Эдик уничтожал вареную курицу, пачкая лицо и с хрустом разгрызая хрупкие косточки. Женя поглядел на него и почувствовал, что зябнет.

— И много у вас этих… ну, больных? — поспешно выпив, спросил он у санитара.

— Хватает, — ответил санитар. — Разные… Ваш-то, — кивнул он в сторону Эдика, — тихий! А так всякие есть. От этого дела многие лечатся, — он звучно щелкнул себя по горлу.

— Кушайте, — повторила тетка и пододвинула к санитару бумажку с кучкой вареных яиц на ней.

Крутнув яйцо, санитар осторожно стукнул им по краю лавки, на которой сидел.

— И большие люди есть, — продолжал он, обращаясь к Жене, — инженера… Машины, дачи, оклады тысячные, а лечатся! С этим делом беда…

Тот инженер, с которым собирался драться Вовка Соломатин, встретив как-то Женю в столовой и рассказывая про инженерские заработки, пошутил:

— Давай, старик, меняться! Я тебе свой диплом отдам, а ты мне свой станок и соответственно зарплату. Могу «Спидолу» дать в придачу!

— Нет уж, спасибо, — отшутился тогда Женя. — «Спидола» у меня самого есть. Я ее одной девочке подарил. Отличная девочка, инженер!..

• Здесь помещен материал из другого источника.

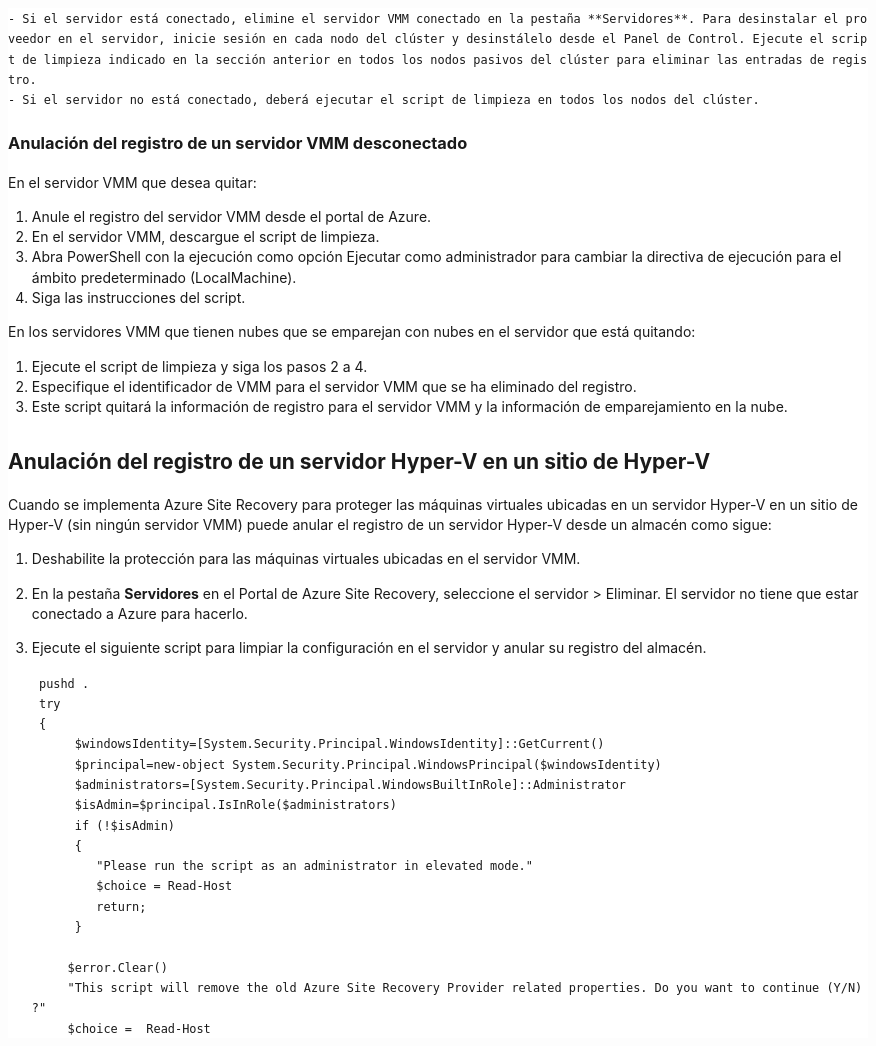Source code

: 	- Si el servidor está conectado, elimine el servidor VMM conectado en la pestaña **Servidores**. Para desinstalar el proveedor en el servidor, inicie sesión en cada nodo del clúster y desinstálelo desde el Panel de Control. Ejecute el script de limpieza indicado en la sección anterior en todos los nodos pasivos del clúster para eliminar las entradas de registro.
	- Si el servidor no está conectado, deberá ejecutar el script de limpieza en todos los nodos del clúster.

### Anulación del registro de un servidor VMM desconectado

En el servidor VMM que desea quitar:

1. Anule el registro del servidor VMM desde el portal de Azure.
2. En el servidor VMM, descargue el script de limpieza.
3. Abra PowerShell con la ejecución como opción Ejecutar como administrador para cambiar la directiva de ejecución para el ámbito predeterminado (LocalMachine).
4. Siga las instrucciones del script. 

En los servidores VMM que tienen nubes que se emparejan con nubes en el servidor que está quitando:

1. Ejecute el script de limpieza y siga los pasos 2 a 4.
2. Especifique el identificador de VMM para el servidor VMM que se ha eliminado del registro. 
3. Este script quitará la información de registro para el servidor VMM y la información de emparejamiento en la nube.


## Anulación del registro de un servidor Hyper-V en un sitio de Hyper-V

Cuando se implementa Azure Site Recovery para proteger las máquinas virtuales ubicadas en un servidor Hyper-V en un sitio de Hyper-V (sin ningún servidor VMM) puede anular el registro de un servidor Hyper-V desde un almacén como sigue:

1. Deshabilite la protección para las máquinas virtuales ubicadas en el servidor VMM.
2. En la pestaña **Servidores** en el Portal de Azure Site Recovery, seleccione el servidor > Eliminar. El servidor no tiene que estar conectado a Azure para hacerlo.
3. Ejecute el siguiente script para limpiar la configuración en el servidor y anular su registro del almacén. 

	    pushd .
	    try
	    {
		     $windowsIdentity=[System.Security.Principal.WindowsIdentity]::GetCurrent()
		     $principal=new-object System.Security.Principal.WindowsPrincipal($windowsIdentity)
		     $administrators=[System.Security.Principal.WindowsBuiltInRole]::Administrator
		     $isAdmin=$principal.IsInRole($administrators)
		     if (!$isAdmin)
		     {
		        "Please run the script as an administrator in elevated mode."
		        $choice = Read-Host
		        return;       
		     }
	
		    $error.Clear()    
			"This script will remove the old Azure Site Recovery Provider related properties. Do you want to continue (Y/N) ?"
			$choice =  Read-Host
		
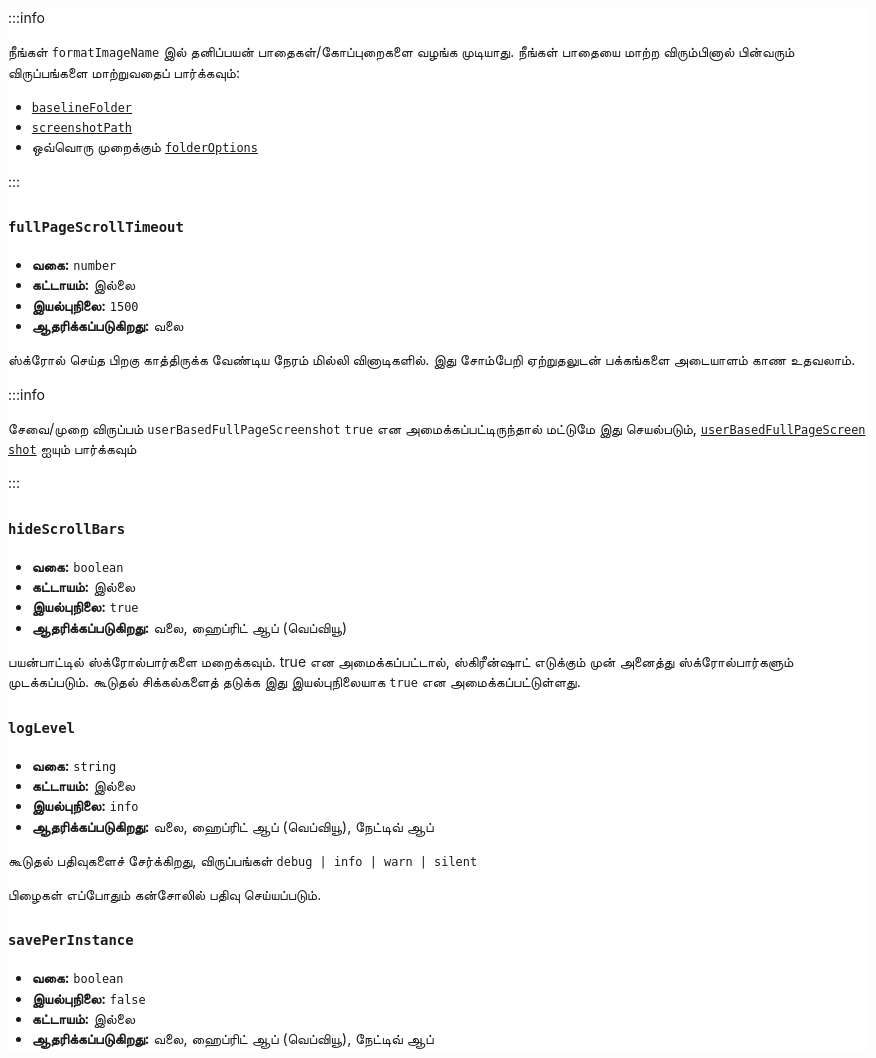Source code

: :::info

நீங்கள் `formatImageName` இல் தனிப்பயன் பாதைகள்/கோப்புறைகளை வழங்க முடியாது. நீங்கள் பாதையை மாற்ற விரும்பினால் பின்வரும் விருப்பங்களை மாற்றுவதைப் பார்க்கவும்:

- [`baselineFolder`](/docs/visual-testing/service-options#baselinefolder)
- [`screenshotPath`](/docs/visual-testing/service-options#screenshotpath)
- ஒவ்வொரு முறைக்கும் [`folderOptions`](/docs/visual-testing/method-options#folder-options)

:::

### `fullPageScrollTimeout`

-   **வகை:** `number`
-   **கட்டாயம்:** இல்லை
-   **இயல்புநிலை:** `1500`
-   **ஆதரிக்கப்படுகிறது:** வலை

ஸ்க்ரோல் செய்த பிறகு காத்திருக்க வேண்டிய நேரம் மில்லி வினாடிகளில். இது சோம்பேறி ஏற்றுதலுடன் பக்கங்களை அடையாளம் காண உதவலாம்.

:::info

சேவை/முறை விருப்பம் `userBasedFullPageScreenshot` `true` என அமைக்கப்பட்டிருந்தால் மட்டுமே இது செயல்படும், [`userBasedFullPageScreenshot`](/docs/visual-testing/service-options#userbasedbullpagescreenshot) ஐயும் பார்க்கவும்

:::

### `hideScrollBars`

-   **வகை:** `boolean`
-   **கட்டாயம்:** இல்லை
-   **இயல்புநிலை:** `true`
-   **ஆதரிக்கப்படுகிறது:** வலை, ஹைப்ரிட் ஆப் (வெப்வியூ)

பயன்பாட்டில் ஸ்க்ரோல்பார்களை மறைக்கவும். true என அமைக்கப்பட்டால், ஸ்கிரீன்ஷாட் எடுக்கும் முன் அனைத்து ஸ்க்ரோல்பார்களும் முடக்கப்படும். கூடுதல் சிக்கல்களைத் தடுக்க இது இயல்புநிலையாக `true` என அமைக்கப்பட்டுள்ளது.

### `logLevel`

-   **வகை:** `string`
-   **கட்டாயம்:** இல்லை
-   **இயல்புநிலை:** `info`
-   **ஆதரிக்கப்படுகிறது:** வலை, ஹைப்ரிட் ஆப் (வெப்வியூ), நேட்டிவ் ஆப்

கூடுதல் பதிவுகளைச் சேர்க்கிறது, விருப்பங்கள் `debug | info | warn | silent`

பிழைகள் எப்போதும் கன்சோலில் பதிவு செய்யப்படும்.

### `savePerInstance`

-   **வகை:** `boolean`
-   **இயல்புநிலை:** `false`
-   **கட்டாயம்:** இல்லை
-   **ஆதரிக்கப்படுகிறது:** வலை, ஹைப்ரிட் ஆப் (வெப்வியூ), நேட்டிவ் ஆப்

«Какие там тысячи, какие дачи? — подумал он сейчас. — Я больше инженера зарабатываю».

Санитар отколупывал скорлупу. Яйцо ему попалось не совсем удачное, не чистилось, и он, выбрав момент, быстрым движением опустил его в карман пиджака. «Лихо!» — заметив это, подумал Женя.

— Кушайте, — в третий раз предложила тетка и, поджав губы, обняла Эдика за необъятные плечи.

— Спасибо, — ответил санитар. Он взял огурец, потер его между ладонями.

Женя, отвернувшись, заскучал. Санитар, видимо, почувствовал это, да и тетка не повторяла больше свое гостеприимное «кушайте», и санитар встал, промокнув губы тыльной стороной ладони.

— Спасибочки вам еще раз, — сказал он, медленно напяливая шляпу. — Эдика долго не держите, — помявшись, предупредил он, — а то главврач на территории, увидит — скандал…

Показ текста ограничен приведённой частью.